Sunday, May 20, 2007

Elementary School Stewed Tomatoes with Lima Beans

Max, I can’t thank you enough for that Lima Bean Soup recipe. You know how I hate the things! Probably my look would be as distasteful as Paris Hilton’s at seeing that on the menu, but that reminded me of another horrible lima bean dish from my childhood. In my elementary school, the cooks loved Stewed Tomatoes which seemed to appear on the menu at least once a week. Even now, almost half a century later, I can recall with shudder the dreadful smell this culinary travesty. It made everything in my lunch box taste bad and I would rush through eating just to get out of the cafeteria and its smell.

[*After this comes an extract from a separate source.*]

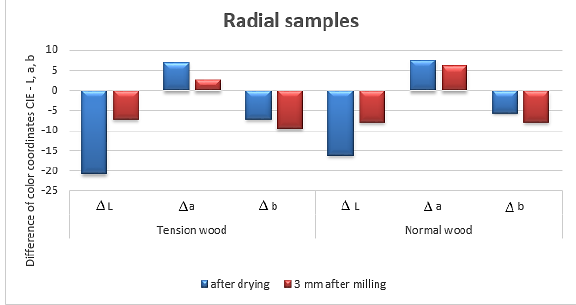
Figure 4: Difference of color coordinates L , a , b of the radial test samples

I wonder if the reason for the popularity (not a kid I knew would eat the stuff) of this dish was that no one would take a serving of it and so they didn’t have to fix much of it? There are actually recipes in old cookbooks for this, but in my school cafeteria recipes didn’t seem to matter. It was pretty much heat up something from a can. Here is how I would reconstruct this kid favorite.

Elementary School Stewed Tomatoes with Lima Beans:

Take a couple of commercial sized cans of whole tomatoes.Open and dump into a baking tray.Throw a few handfuls of crumbled crackers over tomatoes to absorb the excess juice.Dump in the lima beans leftover from the day before to add color.Bake until just barely hot.

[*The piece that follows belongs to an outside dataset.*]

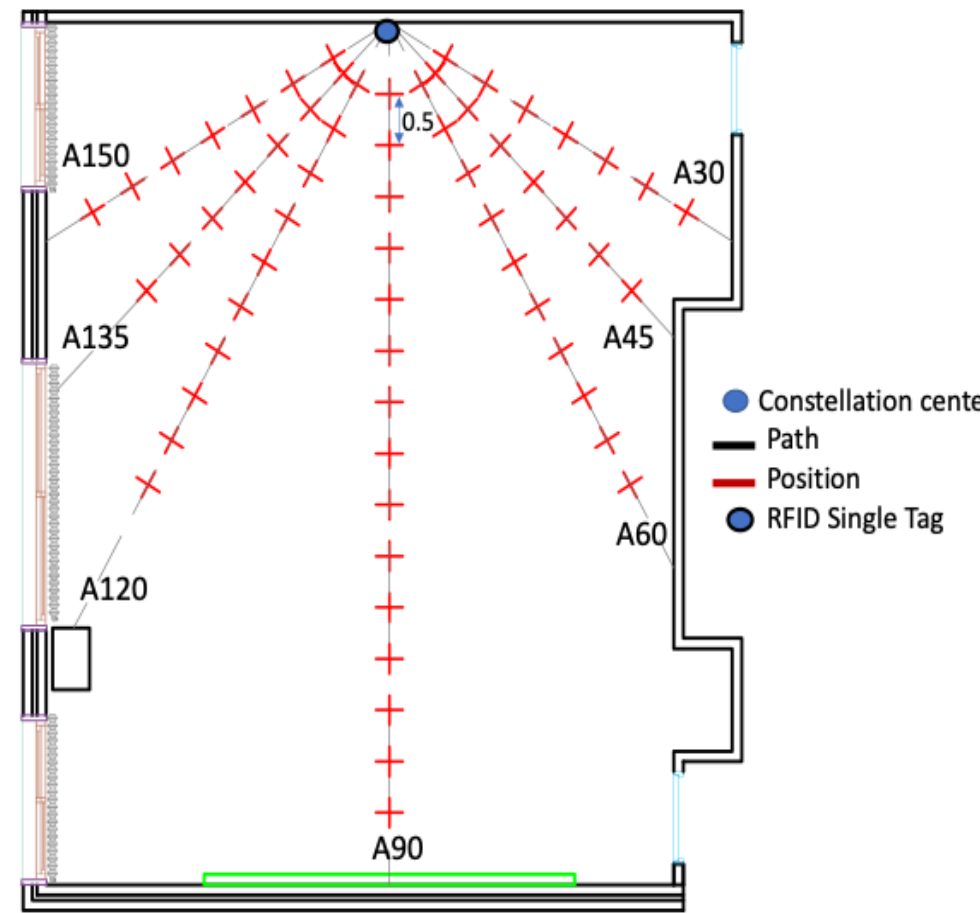
Figure 5. Two-dimensional layout of the classroom environment.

This will serve hundreds of children.

Now the cafeteria ladies at my school weren’t total dunces. They knew that kids hated this thing so they would put out Weekly Menus that disguised the dish. It would appear as Winter Vegetable Casserole, or Tomatoes au Gratin, or Tomato Surprise. No matter what the name on the printed menu, it was exactly the same.

I was reminded of this recently when I reread conservative talk show host G. Gordon Liddy’s old biography Will. While in prison for refusing to testify about his part in the Watergate escapade, Liddy was given the job of trying to make the prison menu sound interesting and appealing. One of his literary inventions was something like Tomato Surprise which could be anything the cooks wanted it to be.

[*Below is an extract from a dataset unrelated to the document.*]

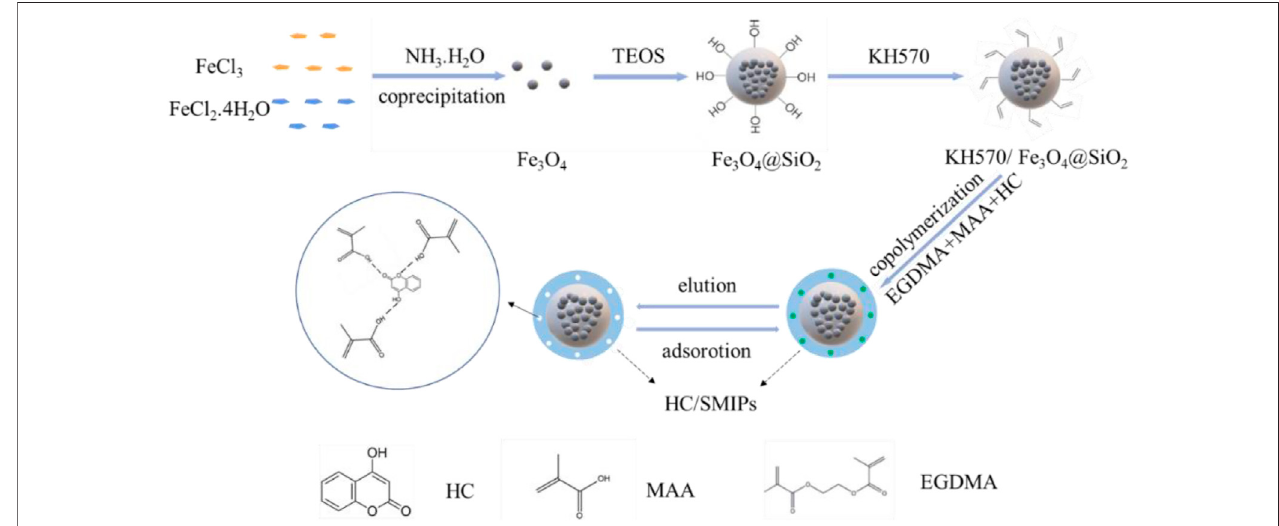
FIGURE 1 | Schematic illustration of the preparation procedure of HC/SMIPs.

Call it what you wish, it was still Stewed Tomatoes and it is awful. Of course, that is my opinion. My husband says that while he was growing up he loved Stewed Tomatoes, and he occasionally will ask me to fix them. There are some things that no one should be asked to do, and fix Stewed Tomatoes, for me, is one of them. I am proud to say that they have NEVER appeared on my table.

Paris Hilton ought to read Will before she goes into the slammer. Liddy paints a graphic picture of what life was like in jail, and what he had to do to survive. The book is really about how Liddy developed the iron Will that made him such forceful character in American politics. Perhaps had Paris Hilton spent some time developing her character into a force for good, she wouldn’t be frittering her life away with parties and DUI’s.